$A$ domain in ferromagnetic iron is in the form of a cube of side length $1\; \mu m$. Estimate the number of iron atoms in the domain and the maximum possible dipole moment and magnetisation of the domain. The molecular mass of iron is $55\; g/mol$ and its density is $7.9\; g/cm^3$. Assume that each iron atom has a dipole moment of $9.27 \times 10^{-24}\; A m^2$.
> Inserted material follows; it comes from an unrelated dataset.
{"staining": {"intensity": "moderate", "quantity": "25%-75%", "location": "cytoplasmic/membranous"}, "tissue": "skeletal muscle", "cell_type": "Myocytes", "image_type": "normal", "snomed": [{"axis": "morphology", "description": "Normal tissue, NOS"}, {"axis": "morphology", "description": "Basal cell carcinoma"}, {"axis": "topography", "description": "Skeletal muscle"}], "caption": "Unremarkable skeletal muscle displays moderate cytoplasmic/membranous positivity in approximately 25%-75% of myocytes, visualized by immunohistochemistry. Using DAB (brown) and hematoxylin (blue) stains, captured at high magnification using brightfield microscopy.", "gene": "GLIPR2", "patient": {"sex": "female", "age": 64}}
(N/A) The volume of the cubic domain is $V = (10^{-6}\; m)^3 = 10^{-18}\; m^3 = 10^{-12}\; cm^3$.
The mass of the domain is $\text{volume} \times \text{density} = 7.9\; g/cm^3 \times 10^{-12}\; cm^3 = 7.9 \times 10^{-12}\; g$.
Using Avogadro's number $(N_A = 6.023 \times 10^{23}\; mol^{-1})$,the number of iron atoms $N$ is given by $N = \frac{\text{mass}}{\text{molar mass}} \times N_A = \frac{7.9 \times 10^{-12}\; g}{55\; g/mol} \times 6.023 \times 10^{23}\; mol^{-1} \approx 8.65 \times 10^{10}$ atoms.
The maximum possible dipole moment $m_{\max}$ is achieved when all atomic moments are perfectly aligned: $m_{\max} = N \times (9.27 \times 10^{-24}\; A m^2) = (8.65 \times 10^{10}) \times (9.27 \times 10^{-24}) \approx 8.0 \times 10^{-13}\; A m^2$.
The magnetisation $M_{\max}$ is $m_{\max} / V = (8.0 \times 10^{-13}\; A m^2) / (10^{-18}\; m^3) = 8.0 \times 10^5\; A/m$.